Semiconductor integrated circuit devices may be designed to allow simplified failure diagnostic testing. One design technique which allows such testing is referred to as scan path design. In scan path design, circuit elements are arranged to form a series of linked shift registers for diagnostic testing purposes. The bit shift route through these linked shift registers is referred to as a scan path. A bit shift operation is used to serially supply diagnostic test data to each of the linked circuit elements.
Each circuit element in the scan path includes a scan input, in addition to the regular data input and data output for the circuit element. During a scan test operation for a circuit element, the normal operation of the circuit element is inhibited. With scan testing enabled, a signal applied to the scan input of a typical scanable circuit element produces a corresponding scan out signal at the circuit element's data output. A scan out signal may also be provided at a separate scan output. The scan out signal produced by the circuit element in response to the scan in signal should coincide with the signal which would have resulted in the normal operation of the circuit. Failure of the circuit element to produce the predicted scan out signal indicates a failure of the circuit element.

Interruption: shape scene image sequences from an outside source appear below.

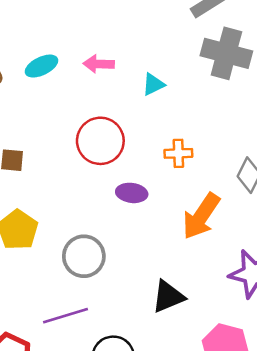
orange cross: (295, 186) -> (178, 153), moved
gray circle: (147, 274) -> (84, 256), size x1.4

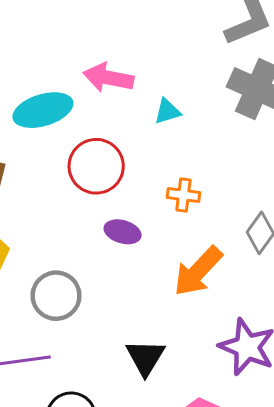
pink arrow: (99, 64) -> (108, 78), size x1.4
cyan ellipse: (41, 66) -> (43, 110), moved, size x1.5
black triangle: (168, 297) -> (145, 357), turned -45

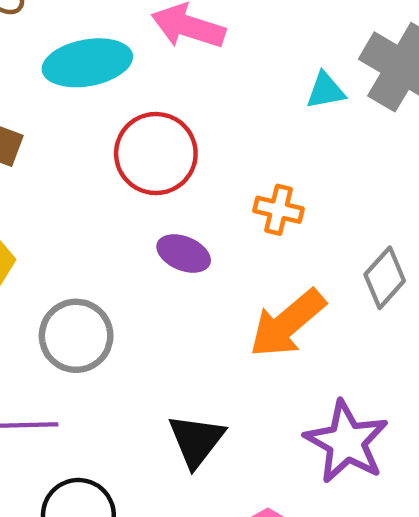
cyan triangle: (167, 111) -> (326, 91), moved

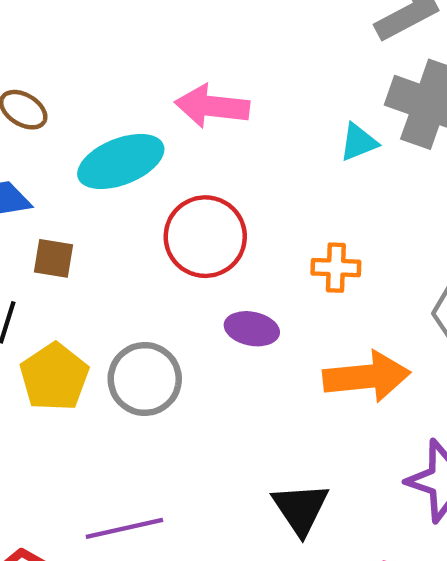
orange arrow: (287, 323) -> (367, 377), turned -134
gray circle: (76, 336) -> (145, 379), moved

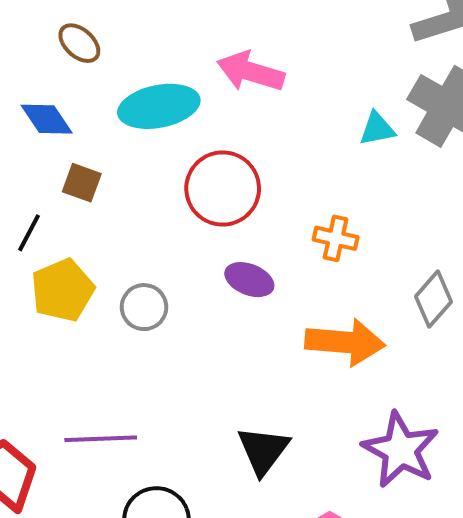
gray circle: (145, 379) -> (144, 307), size x0.7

Although the ability to scan test circuit elements in an integrated circuit simplifies diagnostic testing, there have been drawbacks to scan path design. One such drawback is the effect of the additional scan test circuitry on the performance of a circuit element in normal operation. Scan test circuitry associated with a particular circuit element may add substantial capacitance to the circuit element critical path. This added capacitance results in a substantial reduction in the performance of the circuit element in normal operation.